I would like to read one more quote. Somebody mentioned: “One thing is certain, from now on the future of Quebec will no longer be decided in—”

Committees Of The House
Routine Proceedings

3:45 p.m.

Reform

John Williams St. Albert, AB

Mr. Speaker, I rise on a point of order. I have been listening attentively to the speech by the Bloc member who seems to have lost his train of thought and is now on to bishops and democracy and so on. We are talking about the transport committee's report. I would hope that he would not hijack that report, the ability to talk about the report and the livelihoods of many people when he gets off on tangents.

Mr. Speaker, I am asking that you question the member on the relevance of his speech regarding the transport committee.

Committees Of The House
Routine Proceedings

3:45 p.m.

The Deputy Speaker

The hon. member for St. Albert is perfectly right. The hon. member for Beauport—Montmorency—Côte-de-Beaupré—Île-d'Orléans moved a motion for concurrence in the report of the Standing Committee on Transport. I know that this is what he wishes to talk about and that his comments will deal with the report.

Committees Of The House
Routine Proceedings

3:45 p.m.

Bloc

Michel Guimond Beauport—Montmorency—Orléans, QC

Mr. Speaker, as to the point of order raised by the Reform member for St. Albert, with whom I sat on the Standing Committee on Public Accounts when I was chair and he was vice-chair of the committee, I want to say that he acted as the watchdog of democracy.

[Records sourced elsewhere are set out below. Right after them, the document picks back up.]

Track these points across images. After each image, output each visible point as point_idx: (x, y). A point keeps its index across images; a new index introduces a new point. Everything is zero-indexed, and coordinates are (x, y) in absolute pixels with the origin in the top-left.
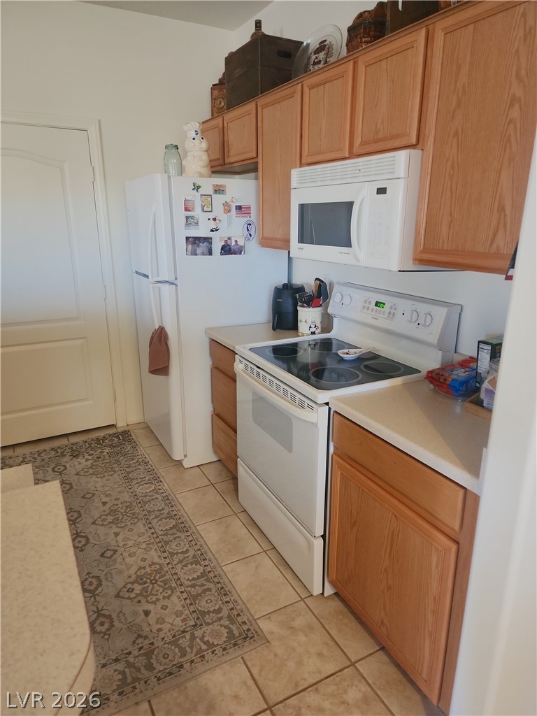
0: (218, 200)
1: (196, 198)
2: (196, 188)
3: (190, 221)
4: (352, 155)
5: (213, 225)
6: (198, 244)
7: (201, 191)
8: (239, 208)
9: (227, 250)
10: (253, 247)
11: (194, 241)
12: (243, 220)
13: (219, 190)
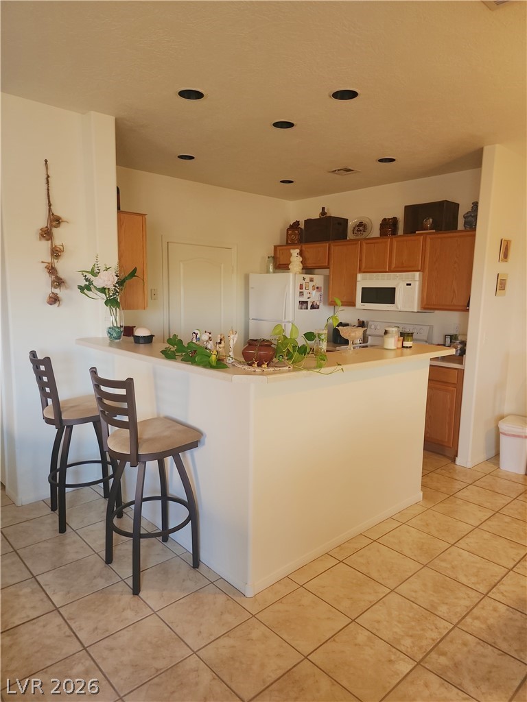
0: (311, 284)
1: (304, 283)
2: (304, 279)
3: (301, 294)
4: (390, 271)
5: (309, 295)
6: (303, 304)
7: (306, 281)
8: (318, 288)
9: (313, 307)
10: (321, 306)
11: (302, 303)
12: (319, 293)
13: (312, 280)
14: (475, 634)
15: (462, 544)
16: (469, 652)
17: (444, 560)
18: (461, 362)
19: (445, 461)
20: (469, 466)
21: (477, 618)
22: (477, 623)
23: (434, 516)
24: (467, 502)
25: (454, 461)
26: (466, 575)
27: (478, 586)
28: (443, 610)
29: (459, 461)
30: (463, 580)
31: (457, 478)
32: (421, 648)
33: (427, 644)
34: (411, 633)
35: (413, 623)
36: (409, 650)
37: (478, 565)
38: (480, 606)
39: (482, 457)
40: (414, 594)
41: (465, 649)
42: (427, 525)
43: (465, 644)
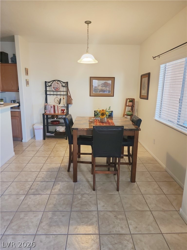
14: (39, 181)
15: (30, 162)
16: (39, 185)
17: (26, 168)
18: (19, 109)
19: (19, 142)
20: (27, 141)
21: (39, 177)
22: (39, 179)
23: (20, 158)
24: (29, 151)
25: (22, 141)
26: (34, 169)
27: (37, 170)
28: (29, 180)
29: (23, 141)
30: (33, 170)
31: (24, 146)
32: (26, 191)
33: (27, 189)
34: (22, 189)
35: (22, 187)
36: (23, 193)
37: (36, 165)
38: (39, 174)
39: (30, 138)
40: (20, 180)
41: (38, 185)
42: (19, 161)
43: (38, 184)
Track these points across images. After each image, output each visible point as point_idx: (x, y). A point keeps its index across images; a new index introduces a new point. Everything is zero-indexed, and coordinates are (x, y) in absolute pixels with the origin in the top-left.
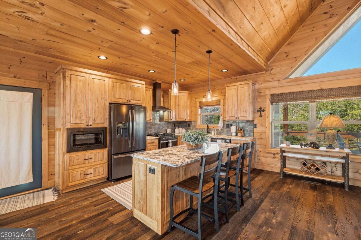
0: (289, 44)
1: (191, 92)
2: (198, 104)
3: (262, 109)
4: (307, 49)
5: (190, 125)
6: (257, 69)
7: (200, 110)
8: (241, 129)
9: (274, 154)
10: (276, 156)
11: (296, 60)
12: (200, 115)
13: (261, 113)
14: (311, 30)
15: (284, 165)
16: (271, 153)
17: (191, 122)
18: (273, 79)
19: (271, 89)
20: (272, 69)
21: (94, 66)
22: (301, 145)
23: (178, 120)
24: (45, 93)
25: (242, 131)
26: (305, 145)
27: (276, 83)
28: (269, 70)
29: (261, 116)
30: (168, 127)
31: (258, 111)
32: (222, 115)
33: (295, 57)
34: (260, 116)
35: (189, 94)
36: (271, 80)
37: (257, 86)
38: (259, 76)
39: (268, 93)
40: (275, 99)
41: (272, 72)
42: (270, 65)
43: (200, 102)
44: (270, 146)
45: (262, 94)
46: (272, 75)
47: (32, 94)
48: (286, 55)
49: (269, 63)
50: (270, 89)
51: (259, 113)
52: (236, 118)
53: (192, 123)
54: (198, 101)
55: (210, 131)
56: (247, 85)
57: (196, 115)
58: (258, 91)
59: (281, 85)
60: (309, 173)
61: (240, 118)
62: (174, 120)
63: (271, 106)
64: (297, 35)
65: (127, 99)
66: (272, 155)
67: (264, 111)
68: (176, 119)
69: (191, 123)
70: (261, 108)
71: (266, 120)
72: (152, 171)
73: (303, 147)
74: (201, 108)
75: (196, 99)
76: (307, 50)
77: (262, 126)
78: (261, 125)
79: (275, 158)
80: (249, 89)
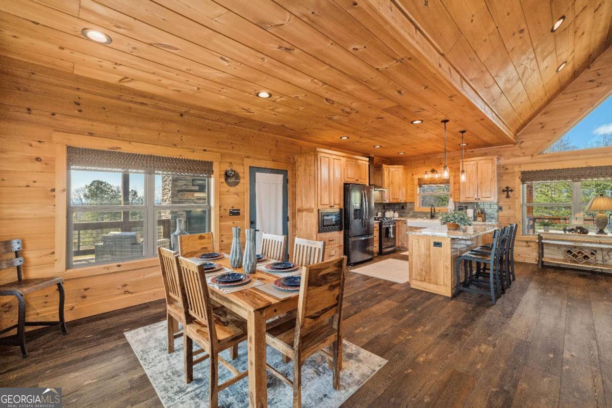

I must say I find it very sad that he is trying to distract me while I am speaking, as I am doing the best I can. I am only a backbencher with qualities and shortcomings, and more shortcomings than qualities, in fact—

Committees Of The House
Routine Proceedings

3:45 p.m.

Bloc

René Canuel Matapédia—Matane, QC

It is not true. You belittle yourself.

Committees Of The House
Routine Proceedings

3:45 p.m.

Reform

John Williams St. Albert, AB

Mr. Speaker, I rise on a point of order. Again, I have been listening attentively to the speech of the member from the Bloc. He talked about my defending democracy. In my role as the chairman of the Standing Committee on Public Accounts I have done that and I continue to do so in this House. I wonder why he is challenging my performance here in the House regarding defending democracy because we all have rights and freedoms to speak in this House. But I thought we were talking about transport. I want to hear about transport. I want to hear about how we are going to save jobs for Canadians.

Committees Of The House
Routine Proceedings

3:45 p.m.

The Deputy Speaker

I think we have had the point here but the matter is not one that the Chair can easily resolve. I am urging the member who has the floor to deal with the issue of the transport committee's report and to perhaps stick to that subject since he has proposed the motion for concurrence in that report. I know hon. members will want to hear his views on the report and his reasons for proposing this motion.